The core findings are twofold. First, the specification of the outcome model exerts a stronger influence on the DR estimates than the specification of the PS model. This dominance becomes more pronounced as covariate overlap decreases. Second, in the presence of poor overlap, the DR estimator generally amplifies the adverse consequences of extreme weights, leading to large bias and/or variance. Consequently, under poor overlap, the DR estimator often performs worse than both the IPW and the outcome modeling estimators alone, contrary to its theoretical promise. Trimming extreme weights or using overlap weighting substantially improves the performance of DR and other weighting estimators in these challenging scenarios.

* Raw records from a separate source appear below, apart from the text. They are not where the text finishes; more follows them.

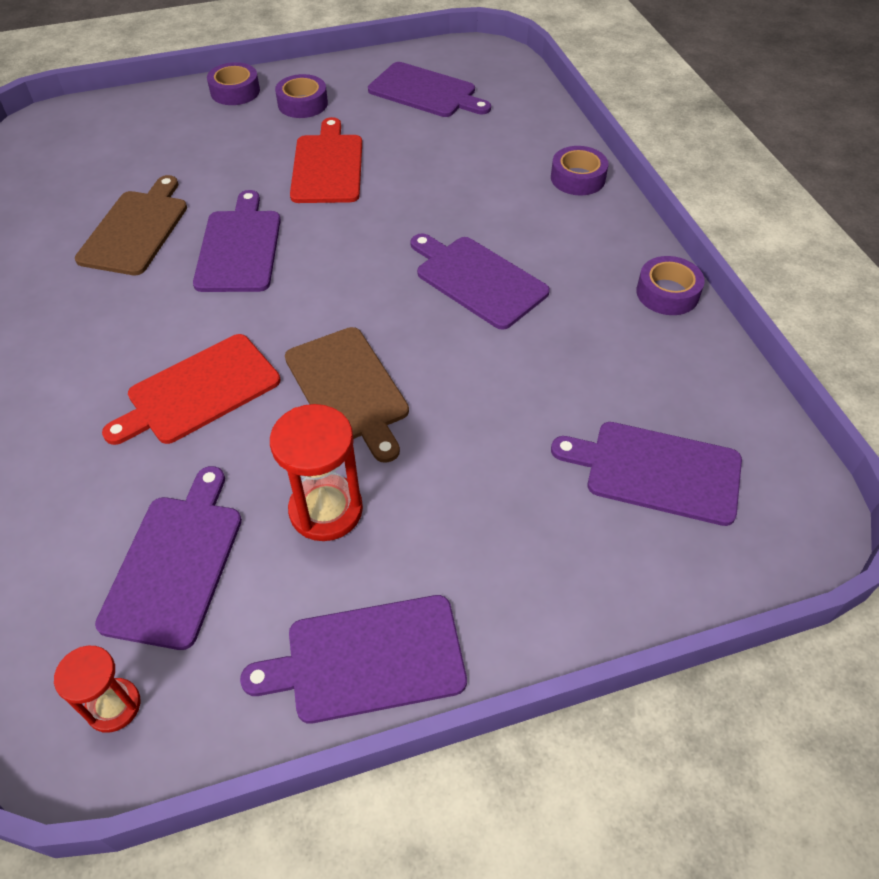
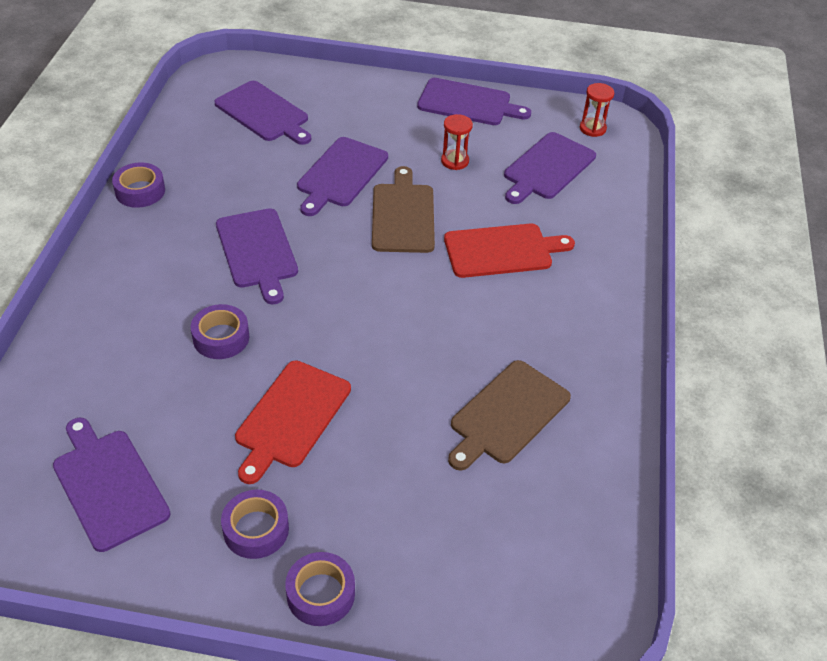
camera: 155 degrees left, 5 degrees down
(239, 247) = (422, 355): purple cutting board -> purple cutting board (341, 174)
(326, 510) = (455, 161): red hourglass -> red hourglass, size x0.62
(577, 178) = (87, 305): purple tape -> purple tape (221, 338)

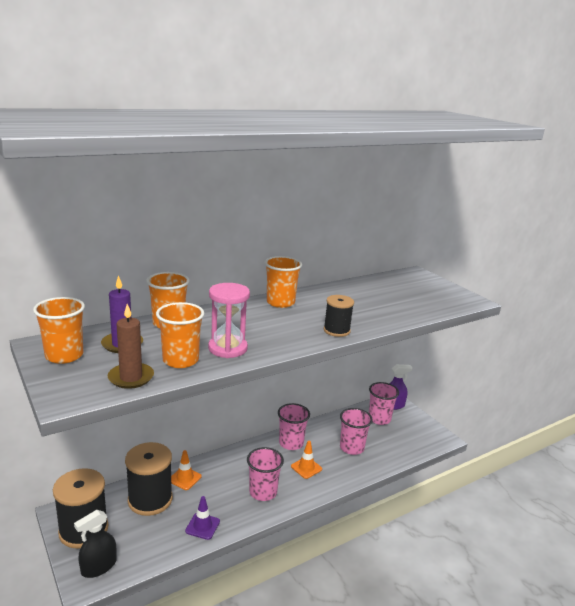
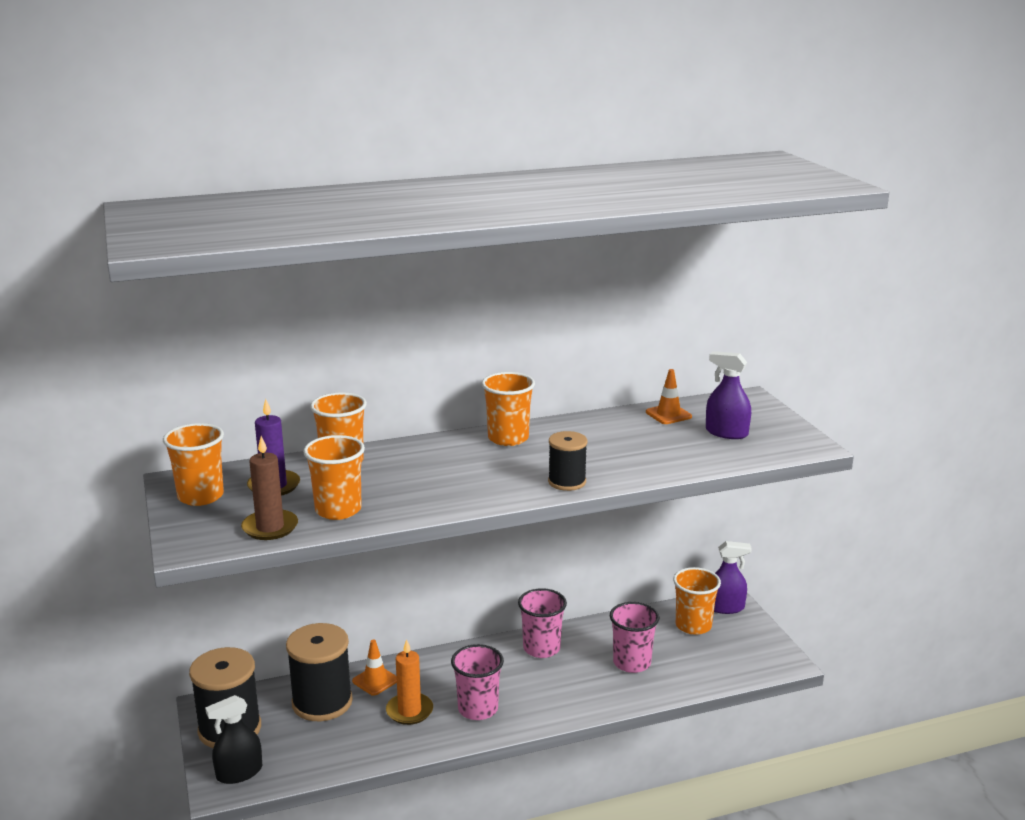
camera: 15 degrees right, 0 degrees up
(202, 526) = (382, 742): purple traffic cone -> none
(216, 499) = (409, 711): none -> orange candle
(227, 348) = (404, 498): pink hourglass -> none
(306, 468) = (552, 683): orange traffic cone -> orange traffic cone (668, 414)
(379, 419) = (693, 625): pink cup -> orange cup
(418, 294) = (726, 433): none -> purple spray bottle

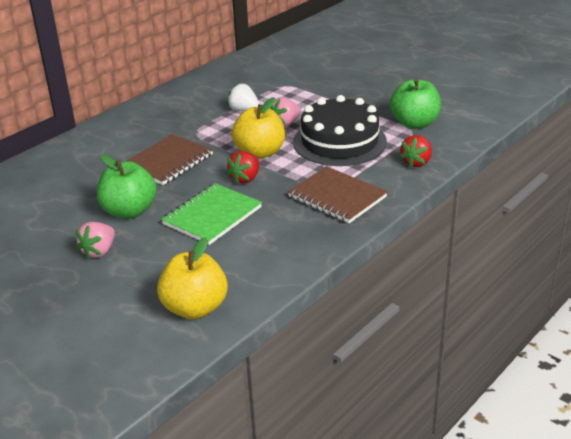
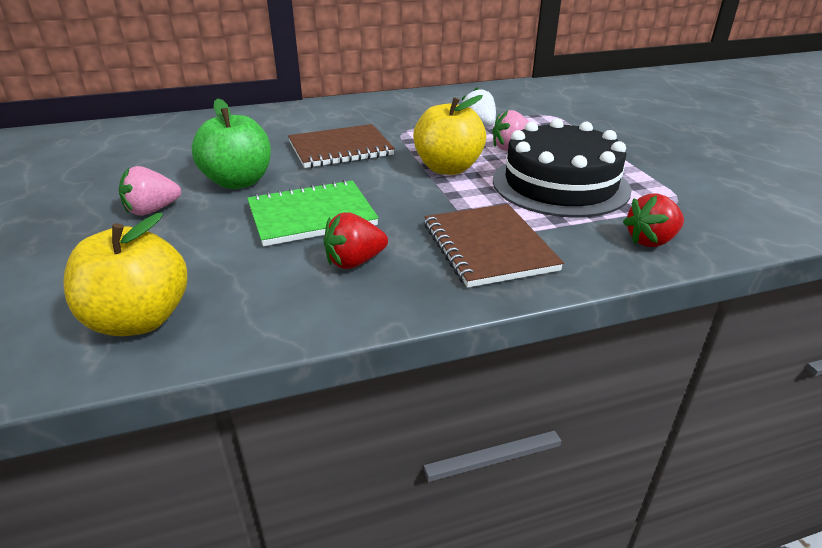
camera: 30 degrees right, 0 degrees up
(245, 179) = (398, 189): red strawberry -> red strawberry (354, 262)
(414, 123) = (689, 193): green apple -> none

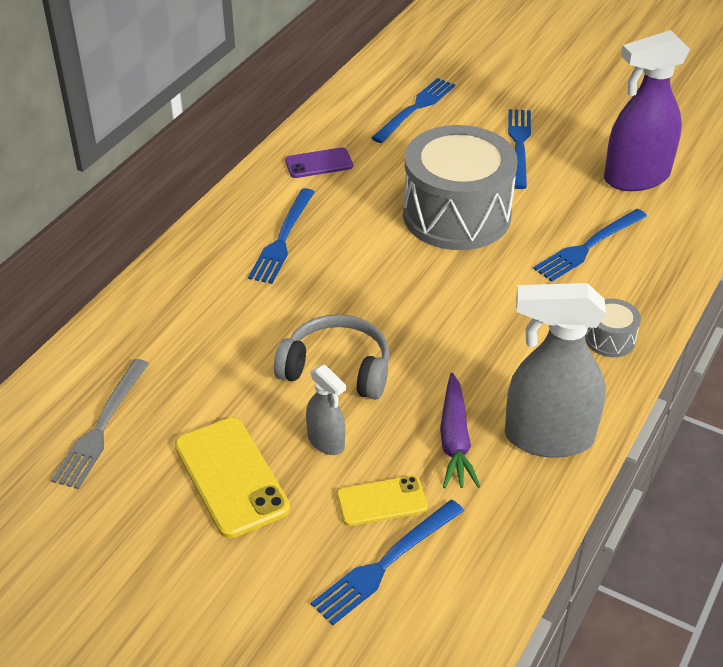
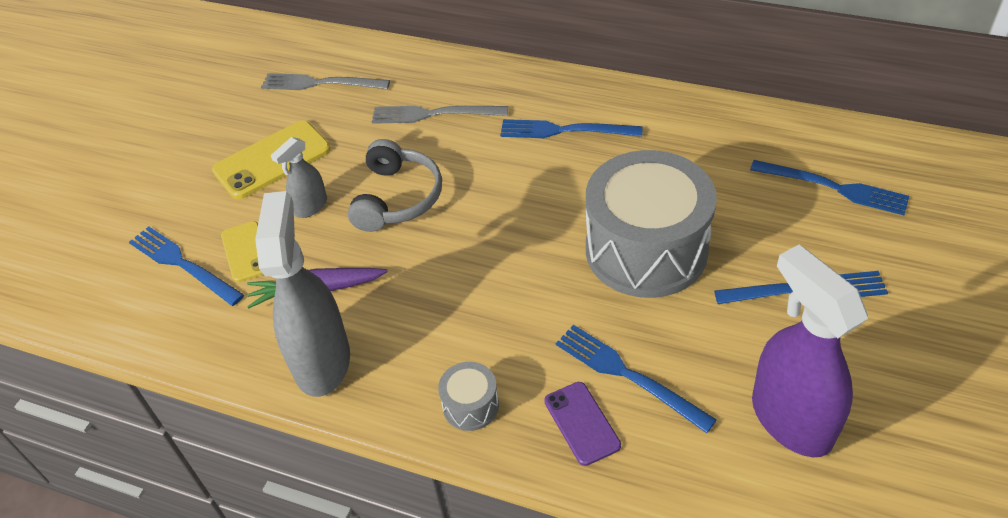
camera: 85 degrees right, 5 degrees up
(212, 329) = (434, 114): none -> grey fork
(319, 163) = (693, 132): purple phone -> purple phone (581, 423)

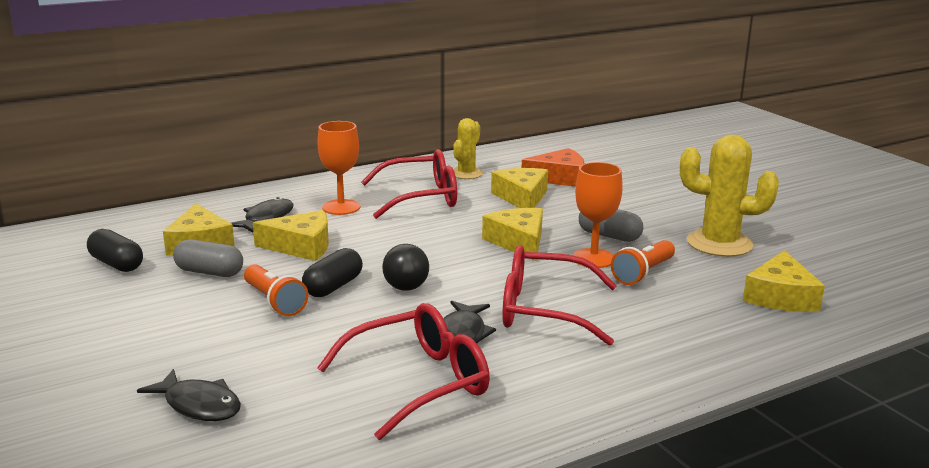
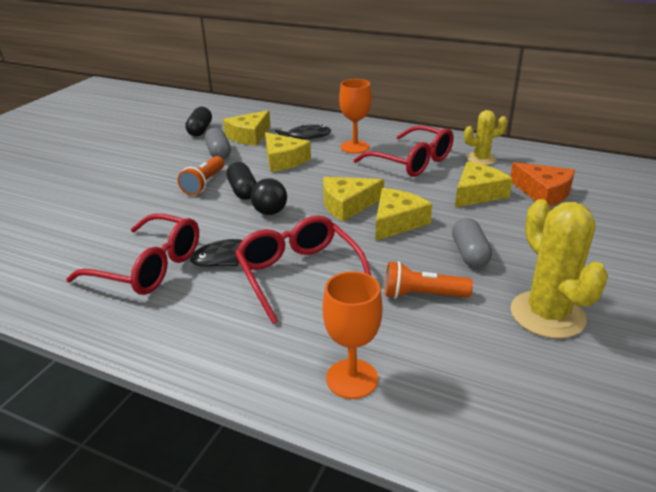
camera: 55 degrees right, 10 degrees up
(199, 405) = (71, 215): black fish -> none
(333, 287) = (243, 191): black capsule -> black capsule turned 75 degrees clockwise
(593, 258) = (416, 262): orange goblet -> orange goblet (352, 379)
(780, 296) = (484, 391): yellow cheese -> yellow cheese (347, 205)

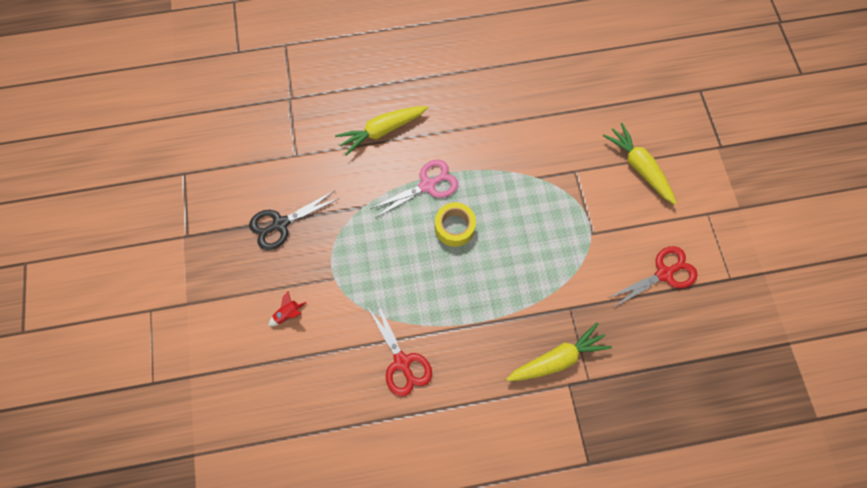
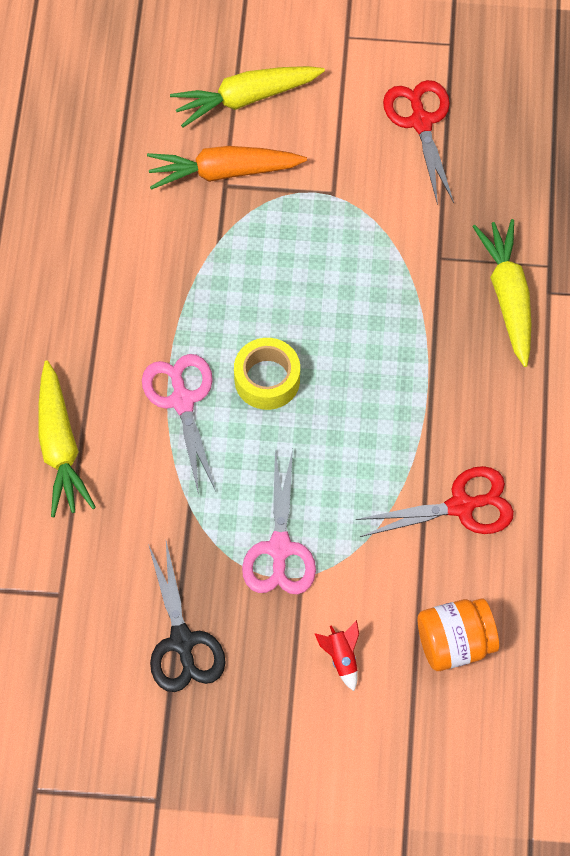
camera: 75 degrees left, 5 degrees down
(311, 379) = (454, 643): none -> orange jar
(348, 262) = (279, 549): none -> pink scissors
(584, 168) = (224, 172): none -> orange carrot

As a major practical contribution, the authors recommend that applied researchers should always begin causal analyses by diagnosing the degree of covariate overlap, using visual tools or quantitative metrics. If overlap is found to be poor, they advise shifting the inferential target from the average treatment effect (ATE) for the entire population to an effect for a subpopulation with adequate overlap, using methods like trimming or overlap weighting. This pragmatic approach prioritizes stable and precise estimation over strict adherence to the original, but infeasible, ATE target when the data lack the necessary common support. The paper effectively demystifies the DR estimator, highlighting that its celebrated robustness is conditional on sufficient overlap and that careful data examination is paramount before its application.